T-MEK is a two-player, sit-down, virtual reality fighting arcade game published by Time Warner Interactive in 1994. Each player can choose their MEK (a hovering tank with special weapons and abilities). One player can play against 6 AI players and the occasional Boss, or two players can play against each other and 4 AI players. There is a special tournament mode where two players can go one on one. Up to three T-MEK cabinets can be linked for six-player competitions. T-MEK was later ported to DOS and the Sega 32X; rather than linking multiple systems together, the home versions featured split-screen multiplayer for two players.

T-MEK featured surround sound, which Time Warner Interactive advertised as "CAGE Audio". Each player's station had four speakers; two in front and two behind the player, and a subwoofer mounted directly below the seat.

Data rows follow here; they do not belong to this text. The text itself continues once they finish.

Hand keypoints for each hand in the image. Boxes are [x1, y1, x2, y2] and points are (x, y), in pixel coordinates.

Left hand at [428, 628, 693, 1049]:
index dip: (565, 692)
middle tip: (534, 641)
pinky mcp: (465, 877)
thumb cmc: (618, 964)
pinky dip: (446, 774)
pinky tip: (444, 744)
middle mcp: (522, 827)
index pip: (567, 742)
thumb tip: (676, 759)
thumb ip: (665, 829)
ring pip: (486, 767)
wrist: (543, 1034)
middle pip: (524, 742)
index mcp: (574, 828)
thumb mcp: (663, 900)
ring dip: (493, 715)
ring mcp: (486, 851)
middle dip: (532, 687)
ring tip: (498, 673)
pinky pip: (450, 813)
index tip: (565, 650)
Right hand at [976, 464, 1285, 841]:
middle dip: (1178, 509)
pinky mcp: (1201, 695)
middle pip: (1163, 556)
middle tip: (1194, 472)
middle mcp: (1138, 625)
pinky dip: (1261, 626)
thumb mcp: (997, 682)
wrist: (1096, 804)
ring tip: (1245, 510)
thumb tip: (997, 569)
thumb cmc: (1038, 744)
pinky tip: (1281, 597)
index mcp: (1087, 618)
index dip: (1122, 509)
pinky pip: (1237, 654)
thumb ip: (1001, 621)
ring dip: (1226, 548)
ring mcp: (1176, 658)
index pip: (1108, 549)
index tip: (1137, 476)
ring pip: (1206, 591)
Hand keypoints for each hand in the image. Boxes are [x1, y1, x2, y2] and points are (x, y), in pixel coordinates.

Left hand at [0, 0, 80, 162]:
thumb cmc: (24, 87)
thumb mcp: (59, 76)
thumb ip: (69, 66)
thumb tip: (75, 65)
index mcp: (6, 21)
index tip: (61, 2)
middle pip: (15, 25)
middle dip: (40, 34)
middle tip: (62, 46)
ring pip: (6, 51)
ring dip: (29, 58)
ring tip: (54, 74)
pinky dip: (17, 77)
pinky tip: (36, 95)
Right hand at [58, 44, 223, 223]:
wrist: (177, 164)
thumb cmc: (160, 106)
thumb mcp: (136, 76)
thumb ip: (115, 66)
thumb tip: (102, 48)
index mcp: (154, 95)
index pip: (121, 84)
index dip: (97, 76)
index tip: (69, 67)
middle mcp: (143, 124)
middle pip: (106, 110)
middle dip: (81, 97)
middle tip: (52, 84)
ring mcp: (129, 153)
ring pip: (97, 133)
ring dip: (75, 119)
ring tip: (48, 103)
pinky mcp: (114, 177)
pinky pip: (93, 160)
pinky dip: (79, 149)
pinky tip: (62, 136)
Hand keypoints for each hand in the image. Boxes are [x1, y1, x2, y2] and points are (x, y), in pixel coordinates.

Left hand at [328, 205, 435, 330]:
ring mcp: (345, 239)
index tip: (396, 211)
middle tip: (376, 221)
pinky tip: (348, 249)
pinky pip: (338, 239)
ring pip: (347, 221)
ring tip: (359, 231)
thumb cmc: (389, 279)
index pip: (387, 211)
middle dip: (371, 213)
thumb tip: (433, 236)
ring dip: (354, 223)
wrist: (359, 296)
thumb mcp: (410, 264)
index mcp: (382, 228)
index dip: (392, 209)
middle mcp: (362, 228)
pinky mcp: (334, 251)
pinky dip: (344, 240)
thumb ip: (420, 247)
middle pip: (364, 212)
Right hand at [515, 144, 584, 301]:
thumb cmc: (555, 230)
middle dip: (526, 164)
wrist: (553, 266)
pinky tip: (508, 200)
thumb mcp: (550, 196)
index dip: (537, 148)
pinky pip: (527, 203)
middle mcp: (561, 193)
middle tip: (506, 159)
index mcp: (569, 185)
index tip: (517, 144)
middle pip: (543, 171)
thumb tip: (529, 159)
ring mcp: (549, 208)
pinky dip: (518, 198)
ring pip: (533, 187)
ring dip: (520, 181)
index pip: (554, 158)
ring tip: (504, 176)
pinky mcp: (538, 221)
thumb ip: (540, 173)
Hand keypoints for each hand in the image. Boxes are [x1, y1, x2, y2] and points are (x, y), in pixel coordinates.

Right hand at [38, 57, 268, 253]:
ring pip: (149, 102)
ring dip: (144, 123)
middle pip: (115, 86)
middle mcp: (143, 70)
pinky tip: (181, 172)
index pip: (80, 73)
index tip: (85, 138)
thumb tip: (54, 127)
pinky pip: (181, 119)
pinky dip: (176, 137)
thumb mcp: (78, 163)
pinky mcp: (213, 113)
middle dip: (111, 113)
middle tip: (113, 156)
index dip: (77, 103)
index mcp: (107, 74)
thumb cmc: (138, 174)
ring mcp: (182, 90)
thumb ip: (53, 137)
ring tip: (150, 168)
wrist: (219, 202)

T-MEK has no background music soundtrack, which was a departure for "deluxe" arcade games in the coming-of-age era of digitally sampled audio, and instead relied upon the sound to help aid the player in finding enemies.

Hardware[edit]

  • Hardware: Atari GT-system (also used in Primal Rage)
  • CPU: Motorola 68000 series.
  • Joysticks: Robust construct analog, one trigger and one thumb button per stick, two sticks per seat.
  • Monitors: Dual 25" Wells-Gardner K7000 standard-resolution.
  • Power supply: Standard PC AT.
  • Code: Written in C.

Reception[edit]

GamePro gave the arcade version a perfect score, citing easy to learn controls, the excitement added by the surround sound and "rumble seat", and the detailed visuals. They commented that "While T-MEK's graphics are not groundbreaking, they sizzle with depth and realism."[1]

The four reviewers of Electronic Gaming Monthly scored the 32X version a 6.125 out of 10, commenting that the arcade game was great fun but that its excitement and intensity is lost in the translation to home console. Most of them were also critical of the port's technical aspects, with one going so far as to say that an equally good or even better port could have been done on the Genesis.[2]

References[edit]

  1. ^ "ProReview: T-MEK". GamePro (64) (IDG). November 1994. p. 38. 
  2. ^ "Review Crew: T-MEK". Electronic Gaming Monthly (Ziff Davis) (76): 44. November 1995.